## Chapter 4

## Q. 4.19

Objective: Design a JFET source-follower circuit with a specified small-signal voltage gain.

For the source-follower circuit shown in Figure 4.57, the transistor parameters are: I_{DSS} = 12 mA, V_{P} = −4 V, and λ = 0.01 V^{−1} . Determine R_{S} and I_{DQ} such that the small-signal voltage gain is at least A_{v} = v_{o}/v_{i} = 0.90.

## Step-by-Step

## Verified Solution

The small-signal equivalent circuit is shown in Figure 4.58. The output voltage is

V_{o} = g_{m} V_{gs}(R_{S} || R_{L} || r_{o})

Also

V_{i} = V_{gs} + V_{o}

or

V_{gs} = V_{i} − V_{o}

Therefore, the output voltage is

V_{o} = g_{m}(V_{i} − V_{o})(R_{S} || R_{L} || r_{o})
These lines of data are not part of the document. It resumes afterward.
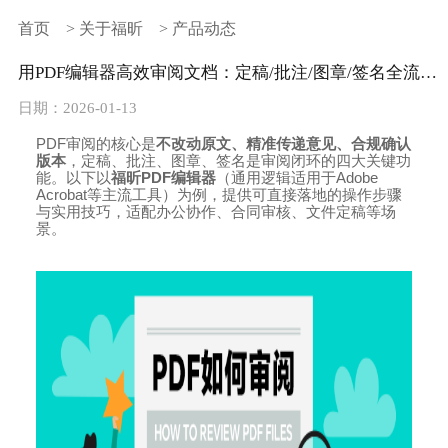
首页
>
关于福昕
>
产品动态
用PDF编辑器高效审阅文档：定稿/批注/图章/签名全流程（附福昕实操）
日期：2026-01-13
PDF
审阅的核心是
不改动原文、精准传递意见、合规确认
版本
，定稿、批注、图章、签名是审阅闭环的四大关键功
能。以下以
福昕
PDF
编辑器
（通用逻辑适用于
Adobe
Acrobat
等主流工具）为例，提供可直接落地的操作步骤
与实用技巧，适配办公协作、合同审核、文件定稿等场
景。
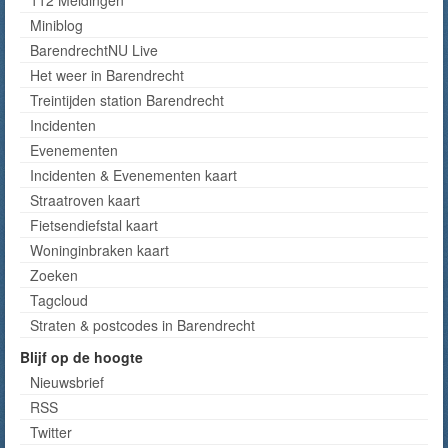
Miniblog
BarendrechtNU Live
Het weer in Barendrecht
Treintijden station Barendrecht
Incidenten
Evenementen
Incidenten & Evenementen kaart
Straatroven kaart
Fietsendiefstal kaart
Woninginbraken kaart
Zoeken
Tagcloud
Straten & postcodes in Barendrecht
Blijf op de hoogte
Nieuwsbrief
RSS
Twitter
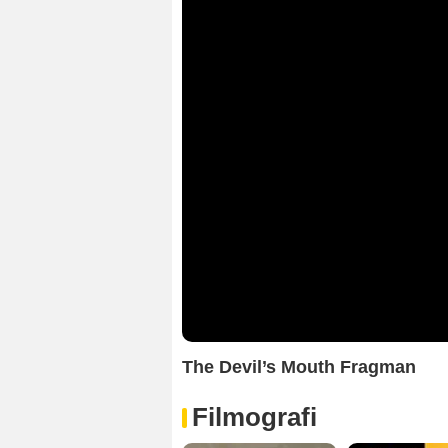
The Devil’s Mouth Fragman
Filmografi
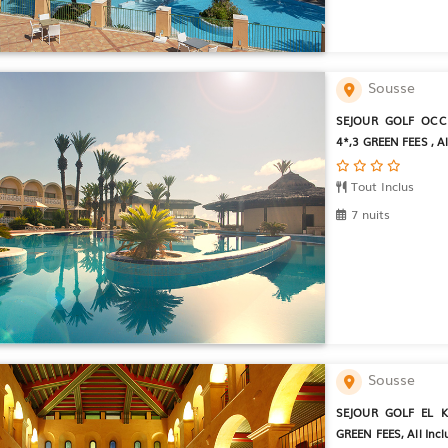
Sousse
SEJOUR GOLF OCC
4*,3 GREEN FEES , All
Tout Inclus
7 nuits
Sousse
SEJOUR GOLF EL K
GREEN FEES, All Inclu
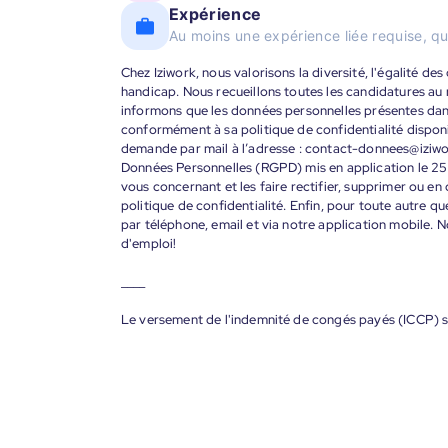
Expérience
Au moins une expérience liée requise, qu
Chez Iziwork, nous valorisons la diversité, l'égalité de
handicap. Nous recueillons toutes les candidatures au
informons que les données personnelles présentes dans 
conformément à sa politique de confidentialité disponi
demande par mail à l’adresse : contact-donnees@iziw
Données Personnelles (RGPD) mis en application le 25
vous concernant et les faire rectifier, supprimer ou en
politique de confidentialité. Enfin, pour toute autre qu
par téléphone, email et via notre application mobile
d'emploi!
____
Le versement de l'indemnité de congés payés (ICCP) s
The small-signal voltage gain becomes

A_{v} = \frac{V_{o}}{V_{i}} = \frac{g_{m} (R_{S} || R_{L} || r_{o})}{1 + g_{m}(R_{S} || R_{L} || r_{o})}

As a first approximation, assume r_{o} is sufficiently large for the effect of r_{o} to be neglected.

The transconductance is

g_{m} = \frac{2 I_{DSS}}{(−V_{P})} \left(1 − \frac{V_{GS}}{V_{P}} \right) = \frac{2(12)}{4} \left(1 − \frac{V_{GS}}{(−4)} \right)
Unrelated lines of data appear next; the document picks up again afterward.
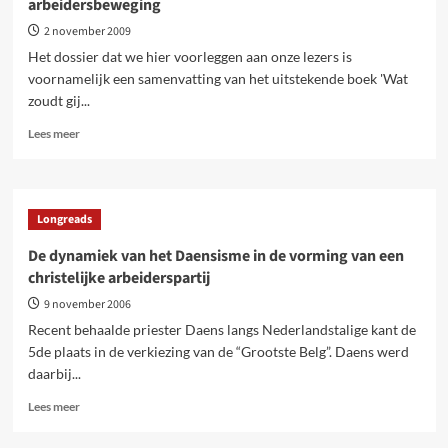
arbeidersbeweging
2 november 2009
Het dossier dat we hier voorleggen aan onze lezers is
voornamelijk een samenvatting van het uitstekende boek 'Wat
zoudt gij...
Lees
Lees meer
meer
over
Inleiding
tot
Longreads
de
geschiedenis
De dynamiek van het Daensisme in de vorming van een
van
christelijke arbeiderspartij
de
Belgische
9 november 2006
arbeidersbeweging
Recent behaalde priester Daens langs Nederlandstalige kant de
5de plaats in de verkiezing van de “Grootste Belg”. Daens werd
daarbij...
Lees
Lees meer
meer
over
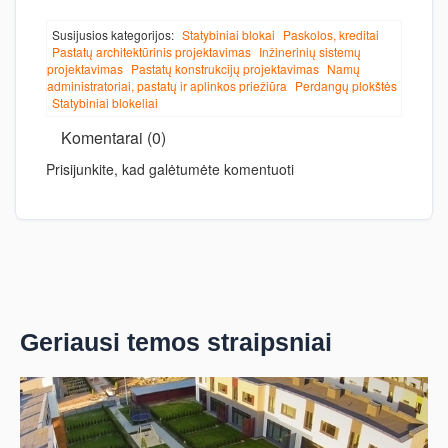
Susijusios kategorijos:
Statybiniai blokai
Paskolos, kreditai
Pastatų architektūrinis projektavimas
Inžinerinių sistemų
projektavimas
Pastatų konstrukcijų projektavimas
Namų
administratoriai, pastatų ir aplinkos priežiūra
Perdangų plokštės
Statybiniai blokeliai
Komentarai (0)
Prisijunkite, kad galėtumėte komentuoti
Geriausi temos straipsniai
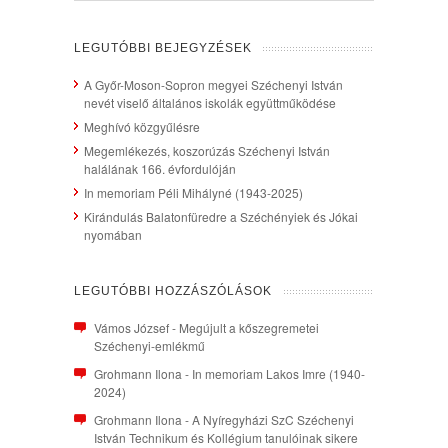
LEGUTÓBBI BEJEGYZÉSEK
A Győr-Moson-Sopron megyei Széchenyi István
nevét viselő általános iskolák együttműködése
Meghívó közgyűlésre
Megemlékezés, koszorúzás Széchenyi István
halálának 166. évfordulóján
In memoriam Péli Mihályné (1943-2025)
Kirándulás Balatonfüredre a Széchényiek és Jókai
nyomában
LEGUTÓBBI HOZZÁSZÓLÁSOK
Vámos József
-
Megújult a kőszegremetei
Széchenyi-emlékmű
Grohmann Ilona
-
In memoriam Lakos Imre (1940-
2024)
Grohmann Ilona
-
A Nyíregyházi SzC Széchenyi
István Technikum és Kollégium tanulóinak sikere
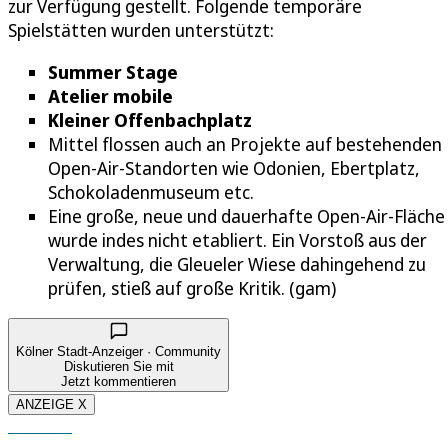
zur Verfügung gestellt. Folgende temporäre
Spielstätten wurden unterstützt:
Summer Stage
Atelier mobile
Kleiner Offenbachplatz
Mittel flossen auch an Projekte auf bestehenden
Open-Air-Standorten wie Odonien, Ebertplatz,
Schokoladenmuseum etc.
Eine große, neue und dauerhafte Open-Air-Fläche
wurde indes nicht etabliert. Ein Vorstoß aus der
Verwaltung, die Gleueler Wiese dahingehend zu
prüfen, stieß auf große Kritik. (gam)
Kölner Stadt-Anzeiger · Community
Diskutieren Sie mit
Jetzt kommentieren
ANZEIGE X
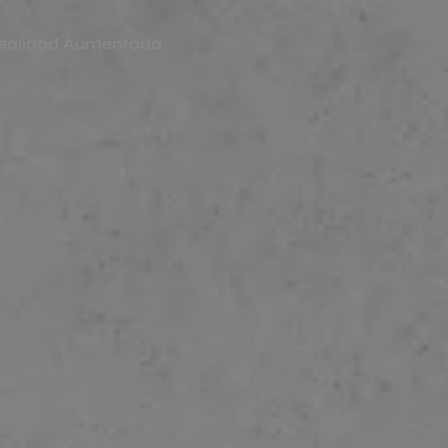
ealidad Aumentada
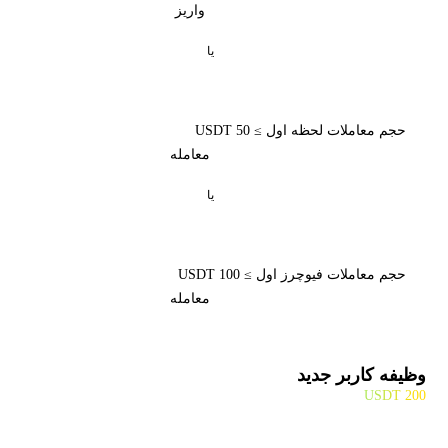
واریز
یا
حجم معاملات لحظه اول ≥ 50 USDT
معامله
یا
حجم معاملات فیوچرز اول ≥ 100 USDT
معامله
وظیفه کاربر جدید
200 USDT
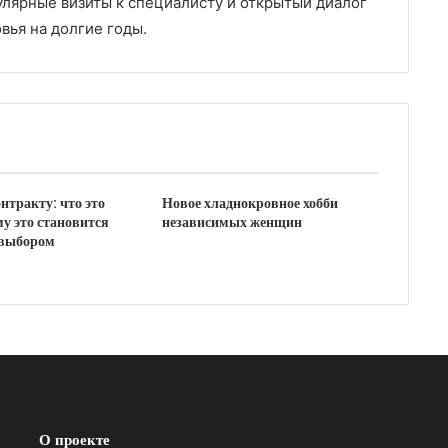
улярные визиты к специалисту и открытый диалог
вья на долгие годы.
нтракту: что это
Новое хладнокровное хобби
му это становится
независимых женщин
 выбором
О проекте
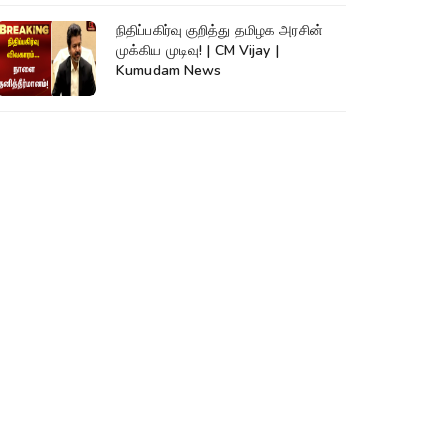
நிதிப்பகிர்வு குறித்து தமிழக அரசின்
முக்கிய முடிவு! | CM Vijay |
Kumudam News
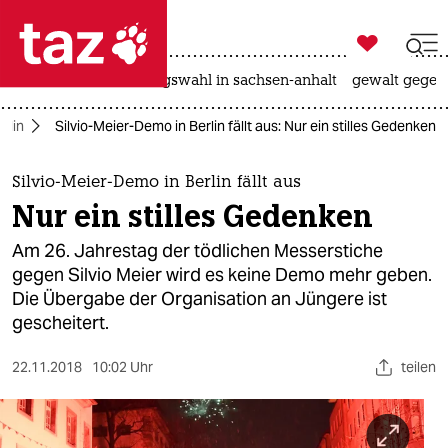

taz zahl ich
hitze
surfen
landtagswahl in sachsen-anhalt
gewalt gegen

taz zahl ich
rlin
Silvio-Meier-Demo in Berlin fällt aus: Nur ein stilles Gedenken
taz zahl ich
themen
Silvio-Meier-Demo in Berlin fällt aus
Nur ein stilles Gedenken
politik
Am 26. Jahrestag der tödlichen Messerstiche
öko
gegen Silvio Meier wird es keine Demo mehr geben.
Die Übergabe der Organisation an Jüngere ist
gesellschaft
gescheitert.
kultur
22.11.2018
10:02 Uhr
teilen
sport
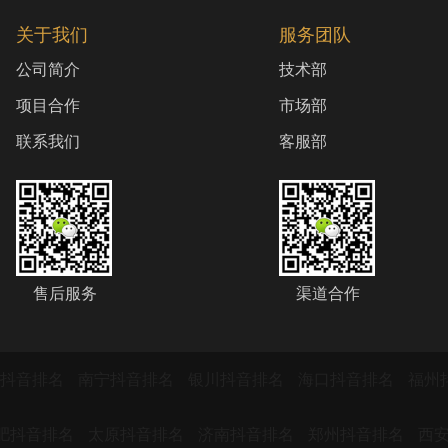
关于我们
服务团队
公司简介
技术部
项目合作
市场部
联系我们
客服部
售后服务
渠道合作
萨抖音排名
南宁抖音排名
银川抖音排名
海口抖音排名
福州
肥抖音排名
太原抖音排名
济南抖音排名
郑州抖音排名
西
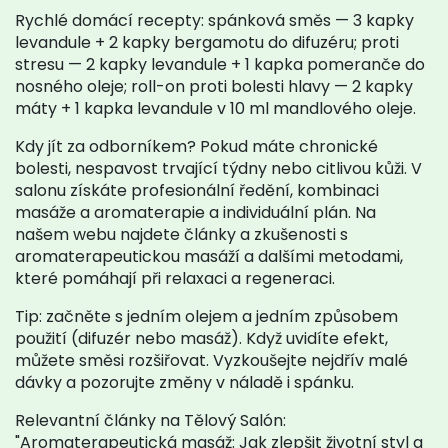
Rychlé domácí recepty: spánková směs — 3 kapky
levandule + 2 kapky bergamotu do difuzéru; proti
stresu — 2 kapky levandule + 1 kapka pomeranče do
nosného oleje; roll-on proti bolesti hlavy — 2 kapky
máty + 1 kapka levandule v 10 ml mandlového oleje.
Kdy jít za odborníkem? Pokud máte chronické
bolesti, nespavost trvající týdny nebo citlivou kůži. V
salonu získáte profesionální ředění, kombinaci
masáže a aromaterapie a individuální plán. Na
našem webu najdete články a zkušenosti s
aromaterapeutickou masáží a dalšími metodami,
které pomáhají při relaxaci a regeneraci.
Tip: začněte s jedním olejem a jedním způsobem
použití (difuzér nebo masáž). Když uvidíte efekt,
můžete směsi rozšiřovat. Vyzkoušejte nejdřív malé
dávky a pozorujte změny v náladě i spánku.
Relevantní články na Tělový Salón:
"Aromaterapeutická masáž: Jak zlepšit životní styl a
If we pick a nominal transconductance value of g_{m} = 2 mA/V, then V_{GS} = −2.67 V and the quiescent drain current is

I_{DQ} = I_{DSS} \left(1 − \frac{V_{GS}}{V_{P}} \right)^{2} = (12) \left(1 − \frac{(−2.67)}{(−4)} \right)^{2} = 1.335 mA

The value of R_{S} is then determined from

R_{S} = \frac{−V_{GS} − (−10)}{I_{DQ}} = \frac{2.67 + 10}{1.335} = 9.49 k \Omega

Also, the value of r_{o} is

r_{o} = \frac{1}{λ I_{DQ}} = \frac{1}{(0.01)(1.335)} = 74.9 k \Omega

The small-signal voltage gain, including the effect of r_{o}, is

A_{v} = \frac{g_{m} (R_{S} || R_{L} || r_{o})}{1 + g_{m}(R_{S} || R_{L} || r_{o})} = \frac{(2)(9.49||10||74.9)}{1 + (2)(9.49||10||74.9)} = 0.902

Comment: This particular design meets the design criteria, but the solution is not unique.